Computer Vision Engineer

Stem IT
Ashburn, VA

We are seeking a mission-driven Senior Computer Vision Engineer to support a high-impact YOLO-based model design and implementation. In this role, you will join a multidisciplinary team tasked with building a system for detecting, assessing, and tracking drugs and weapons being trafficked into the United States. This position combines technical innovation with national security, enabling data-driven insights that will keep our country safer.

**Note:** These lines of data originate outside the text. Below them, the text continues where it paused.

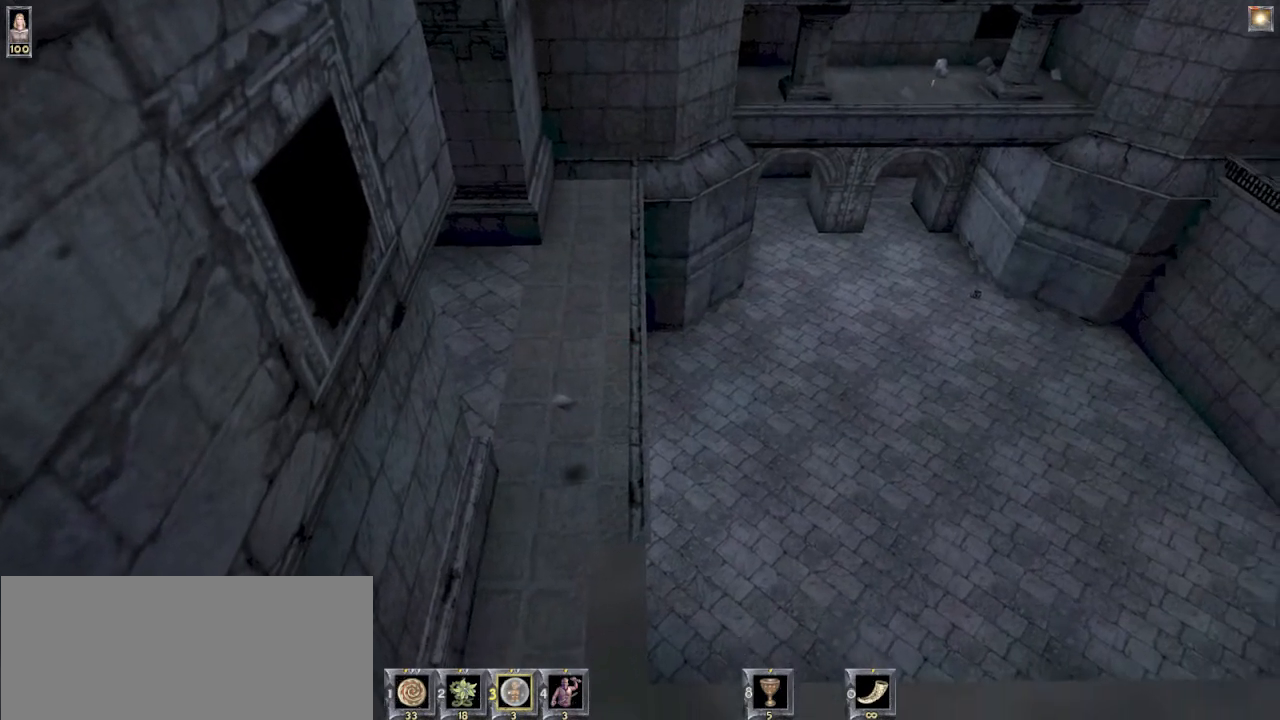
{"keys": ["w"], "mouse": [], "events": [[433, "w", "down"]]}
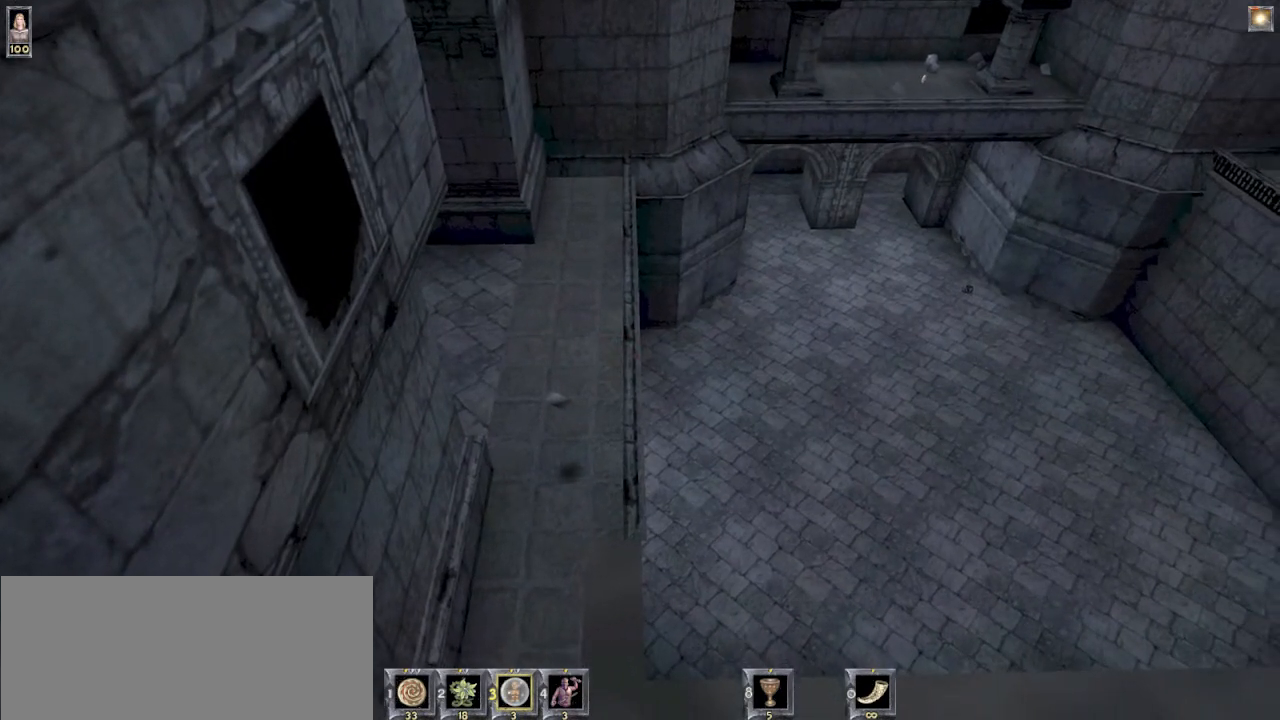
{"keys": ["w"], "mouse": [], "events": []}
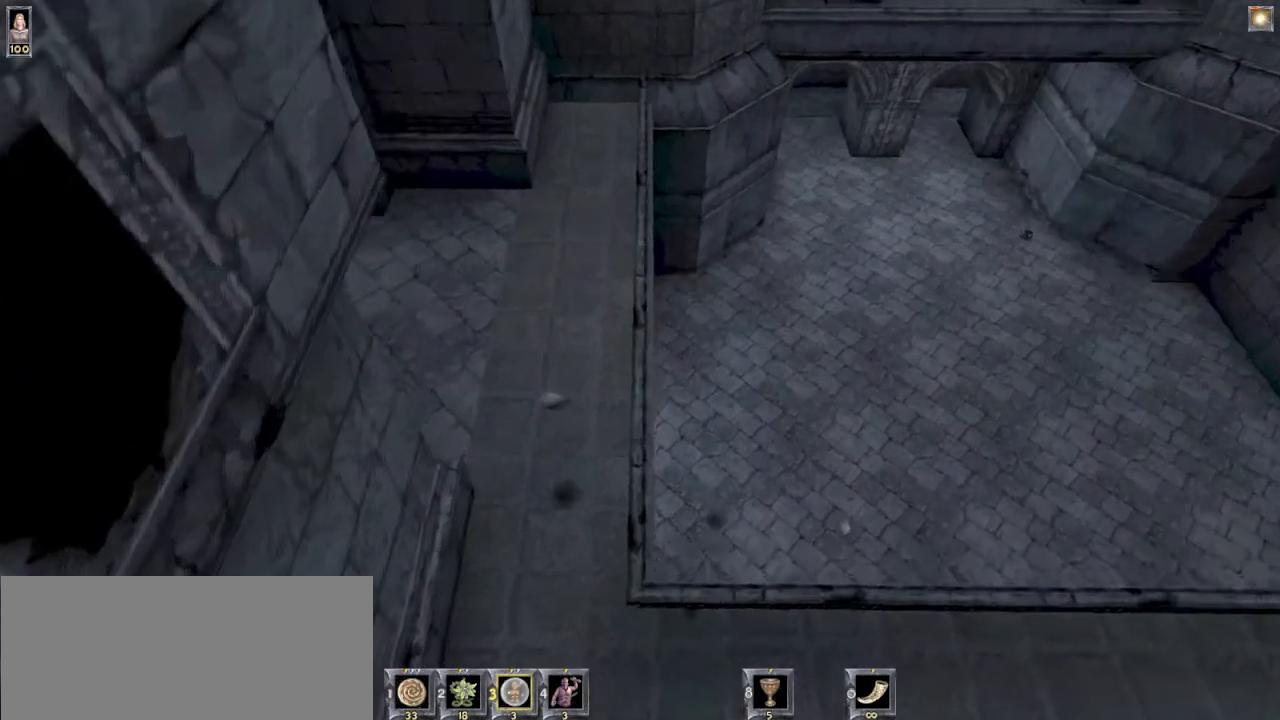
{"keys": ["w"], "mouse": [], "events": [[367, "a", "down"], [433, "a", "up"]]}
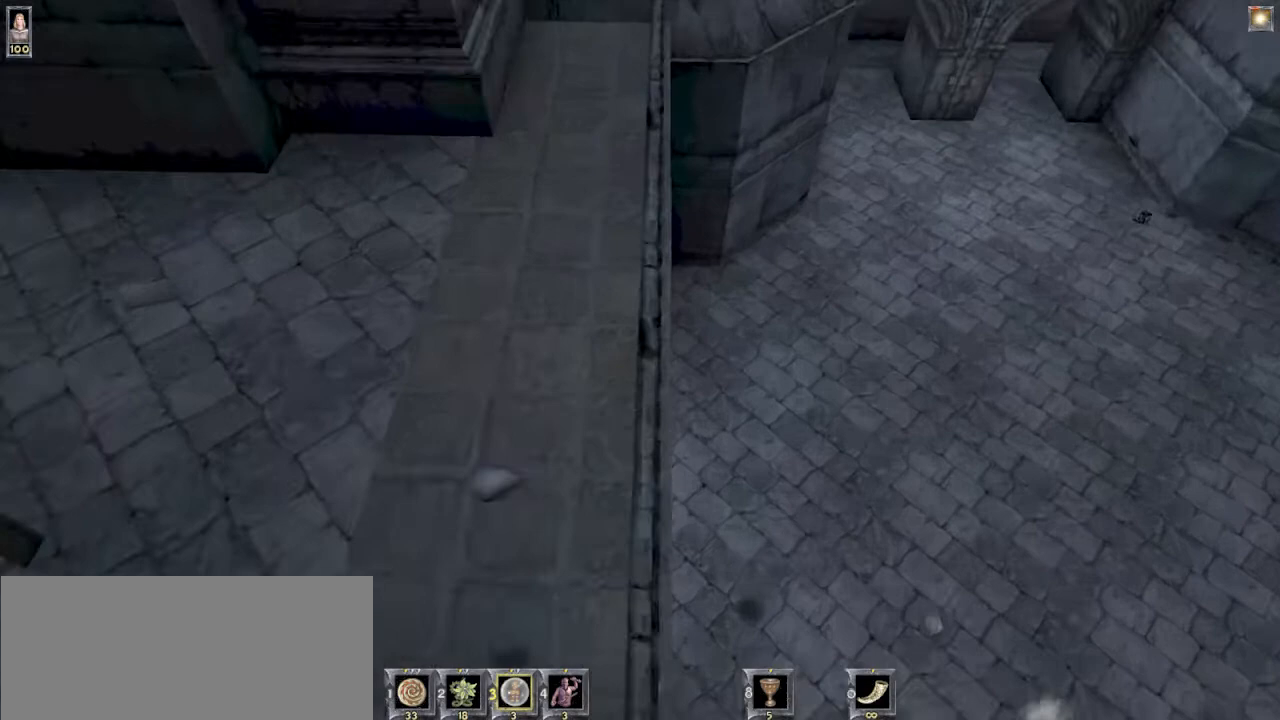
{"keys": ["w"], "mouse": [], "events": [[333, "d", "down"], [500, "d", "up"]]}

This is a full time, long term initiative. Hybrid in Ashburn, VA.


Key Responsibilities:

  • Model Training & Tuning: Develop and fine-tune YOLO architectures for maximum accuracy (mAP) and efficiency.
  • Video Tracking: Implement robust single-camera tracking using algorithms like ByteTrack, BoT-SORT, or DeepSORT.
  • Multi-Camera Re-ID: Architect systems for Multi-Target Multi-Camera Tracking (MTMCT) to maintain object persistent IDs across non-overlapping camera views.
  • Condition Optimization: Use advanced data augmentation and domain adaptation techniques to ensure models perform reliably in diverse weather and lighting.
  • Performance Engineering: Optimize model inference using TensorRT, OpenVINO, or ONNX to achieve real-time performance on target hardware.
  • Pipeline Development: Build and maintain automated MLOps pipelines for data labeling, model validation, and deployment.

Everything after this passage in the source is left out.